TVRINews – Jakarta
Pemerintahan Presiden Prabowo Subianto mengeklaim telah mengeksekusi ratusan kebijakan strategis dalam kurun waktu kurang dari dua tahun, dengan menekankan kerja keras kabinet serta kepatuhan terhadap mandat konstitusional.
Di tengah dinamika global dan domestik yang kompleks, pemerintahan di bawah kepemimpinan Presiden Republik Indonesia Prabowo Subianto melaporkan pencapaian administratif yang masif.
Dalam kurun waktu 21 bulan atau setara dengan 663 hari kerja hingga pertengahan Agustus 2026, pemerintah pusat secara resmi mengesahkan serta mengimplementasikan sebanyak 121 kebijakan transformatif.

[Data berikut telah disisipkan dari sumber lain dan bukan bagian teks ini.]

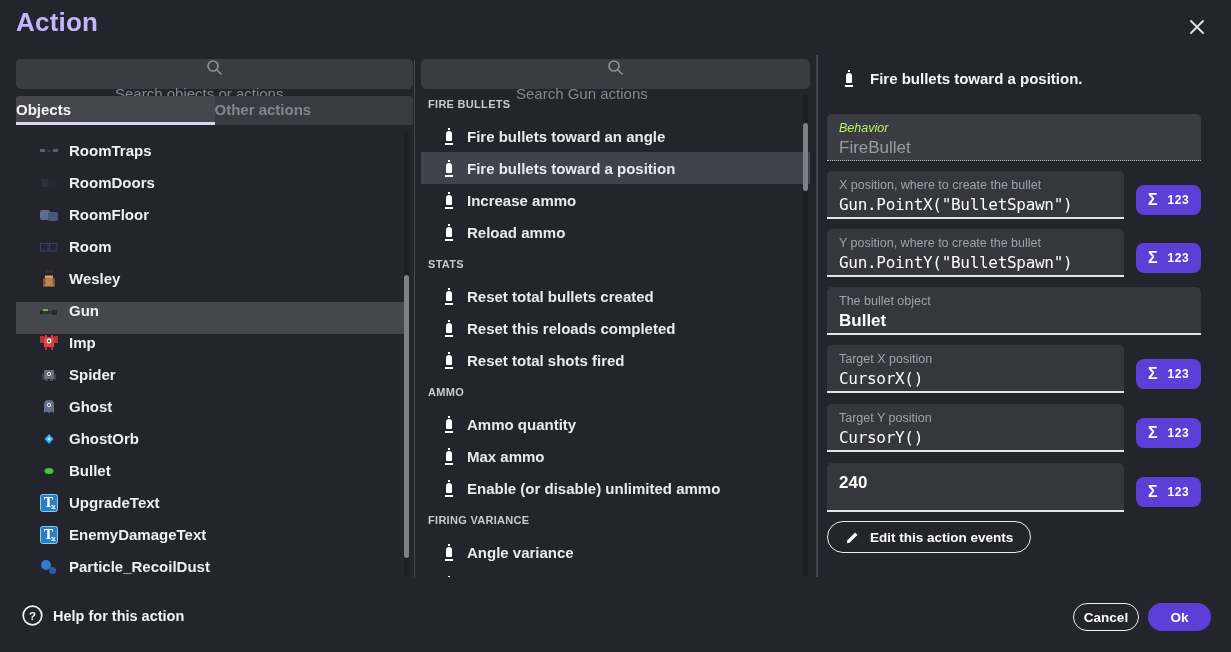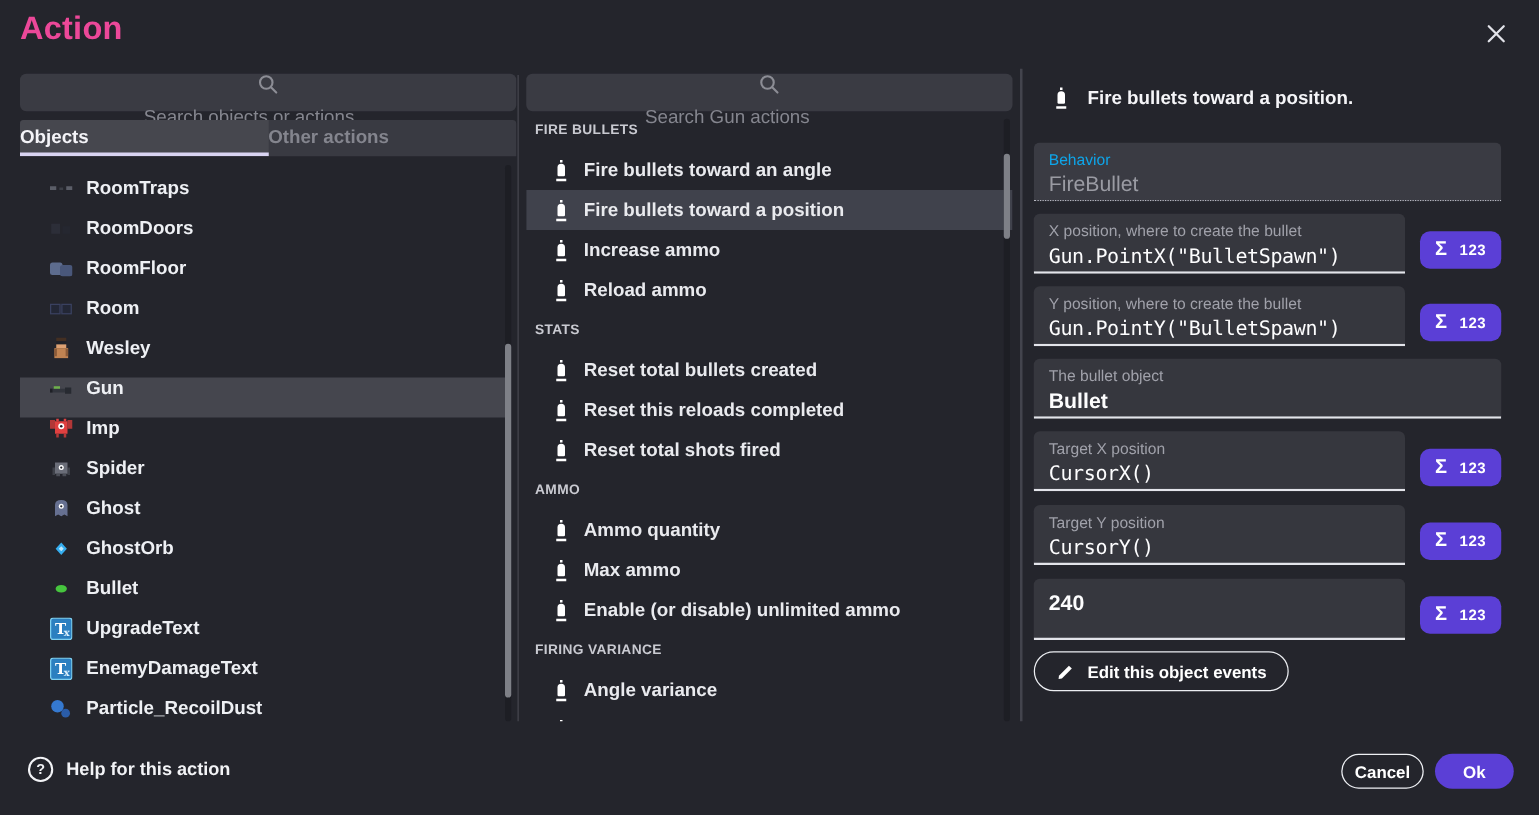--- a/index.html
+++ b/index.html
@@ -6,21 +6,21 @@
   html,body { width:1231px; height:652px; }
   body {
     position:relative; overflow:hidden;
     background:#24252c;
     font-family:"Liberation Sans", sans-serif;
     -webkit-font-smoothing:antialiased;
   }
   .abs { position:absolute; }
 
   
-  .dlg-title { left:16px; top:7px; font-size:26px; font-weight:700; color:#ec4899; letter-spacing:.2px; }
+  .dlg-title { left:16px; top:7px; font-size:26px; font-weight:700; color:#c4b5fd; letter-spacing:.2px; }
   .close-btn { left:1184px; top:14px; width:26px; height:26px; display:flex; align-items:center; justify-content:center; cursor:pointer; }
 
   
   .searchbox { height:30px; background:#3a3b43; border-radius:5px; display:flex; align-items:center; gap:9px; padding:0 11px; }
   .searchbox input { flex:1; border:none; outline:none; background:transparent; color:#e8e9ee; font-size:15px; font-family:"Liberation Sans", sans-serif; }
   .searchbox input::placeholder { color:#85868f; opacity:1; }
 
   
   .tabbar { left:16px; top:96px; width:397px; height:29px; display:flex; background:#393a42; border-radius:3px 3px 0 0; overflow:hidden; }
   .tab { flex:1; display:flex; align-items:center; justify-content:flex-start; font-size:15px; font-weight:700; border-bottom:3px solid transparent; cursor:pointer; }
@@ -56,21 +56,21 @@
   
   .desc-row { left:845px; top:70px; display:flex; align-items:flex-end; gap:17px; }
   .desc-text { font-size:15px; font-weight:700; color:#f5f5f8; }
 
   .field { position:absolute; left:827px; background:#36373e; border-radius:5px 5px 0 0; padding:7px 12px 0; }
   .field.wide { width:374px; }
   .field.narrow { width:297px; }
   .field.under-solid { border-bottom:2px solid #e3e4ea; }
   .field.under-dotted { border-bottom:1px dotted #b6b7c0; background:#3a3b43; }
   .flabel { font-size:12.5px; color:#a0a1aa; }
-  .field.under-dotted .flabel { color:#0ea5e9; }
+  .field.under-dotted .flabel { color:#bef264;font-style:italic; }
   .fvalue { margin-top:3px; font-size:17px; font-weight:600; color:#fdfdfe; white-space:nowrap; }
   .fvalue.mono { font-family:"DejaVu Sans Mono", monospace; font-size:16px; font-weight:400; letter-spacing:-.3px; }
   .fvalue.disabled { color:#9a9ba3; font-weight:400; }
 
   .exp-btn { position:absolute; left:1136px; width:65px; height:30px; background:#5b3fd6; border-radius:8px;
              display:flex; align-items:center; justify-content:center; gap:10px; color:#fff; cursor:pointer; }
   .exp-btn .sigma { font-size:16px; font-weight:700; }
   .exp-btn .nums { font-size:12px; font-weight:700; letter-spacing:.5px; }
 
   .edit-btn { position:absolute; left:827px; top:521px; height:32px; display:inline-flex; align-items:center; gap:10px;
@@ -450,21 +450,21 @@
   <span class="sigma">Σ</span>
   <span class="nums">123</span>
 </div>
 
 <div class="edit-btn">
   <span style="display:flex;">
     <svg width="15" height="15" viewBox="0 0 16 16">
         <path d="M2 14 L2.3 11.2 L10.8 2.7 L13.3 5.2 L4.8 13.7 Z" fill="#ffffff"></path>
       </svg>
   </span>
-  <span>Edit this object events</span>
+  <span>Edit this action events</span>
 </div>
 
 <div class="abs help-row">
   <span style="display:flex;">
     <svg width="21" height="21" viewBox="0 0 21 21">
         <circle cx="10.5" cy="10.5" r="9.3" fill="none" stroke="#f2f3f6" stroke-width="1.7"></circle>
         <text x="10.5" y="14.5" text-anchor="middle" font-family="Liberation Sans" font-size="11.5" font-weight="bold" fill="#f2f3f6">?</text>
       </svg>
   </span>
   <span class="help-label">Help for this action</span>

Langkah cepat tersebut dirancang khusus untuk mengurai berbagai persoalan struktural menahun yang dinilai telah mangkrak selama puluhan tahun. Kepala Negara menyampaikan hal tersebut secara terbuka dalam agenda Pidato Kenegaraan pada Sidang Tahunan Majelis Permusyawaratan Rakyat (MPR) Republik Indonesia, Jumat 14 Agustus 2026.
Menurut Presiden Prabowo, rentang waktu tersebut mencerminkan intensitas tinggi dari kerja kolektif kabinet pemerintahan. Rata-rata, sebuah kebijakan strategis dan mendasar berhasil diputuskan dan dijalankan setiap lima hari sekali.
Beliau juga mengapresiasi dedikasi penuh para menteri serta jajaran pejabat tinggi negara yang tergabung dalam kabinetnya. Presiden mengungkapkan bahwa ritme kerja yang ketat tersebut berdampak langsung pada kondisi fisik sejumlah pembantunya, di mana beberapa di antaranya sempat memerlukan perawatan medis darurat akibat kelelahan ekstrem.
"Artinya kita bisa putuskan kebijakan transformatif setiap 5 hari. Demikian kerasnya menteri saya dan pembantu saya telah bekerja. Beberapa dari mereka masuk RS, ada yang pingsan, ada yang operasi, banyak yang kecapekan," ujar Presiden Prabowo di hadapan para legislator dan tamu undangan kenegaraan.
Dalam pemaparannya, Kepala Negara menegaskan bahwa seluruh langkah akselerasi pembangunan dan reformasi birokrasi ini tidak berjalan tanpa arah. Administrasi pemerintahannya konsisten berpijak pada empat pilar pedoman utama sebagai landasan operasional kebijakan publik.
Pilar pertama adalah komitmen penuh untuk menjaga serta menjalankan seluruh mandat yang tercantum di dalam Undang-Undang Dasar 1945. Pilar kedua berfokus pada upaya mempertahankan, menjalankan, serta melindungi kepentingan inti nasional yang vital, atau yang dikenal sebagai the core and vital national interest.
Berkaitan dengan pilar kedua tersebut, Presiden menekankan pentingnya pengelolaan kedaulatan ekonomi dan sumber daya alam secara mandiri. Pemerintah berupaya memastikan bahwa kekayaan komoditas bangsa dikelola secara optimal agar dampaknya dapat dirasakan secara merata demi kemakmuran seluruh masyarakat Indonesia.
Selanjutnya, pilar ketiga mengarahkan seluruh instansi pemerintah untuk bergerak cepat dalam meringankan beban serta mengatasi berbagai kesulitan hidup yang dihadapi masyarakat dalam durasi sesingkat-singkatnya.
Sementara itu, pilar keempat menegaskan bahwa setiap produk hukum dan kebijakan yang diterbitkan wajib berorientasi jangka panjang, yakni demi masa depan rakyat serta generasi penerus bangsa.
Pendekatan analitis dan terstruktur yang disampaikan dalam forum tertinggi kenegaraan ini menunjukkan ambisi pemerintah untuk mempercepat reformasi struktural, sekaligus menguji efektivitas birokrasi dalam merespons tantangan zaman secara cepat dan terukur.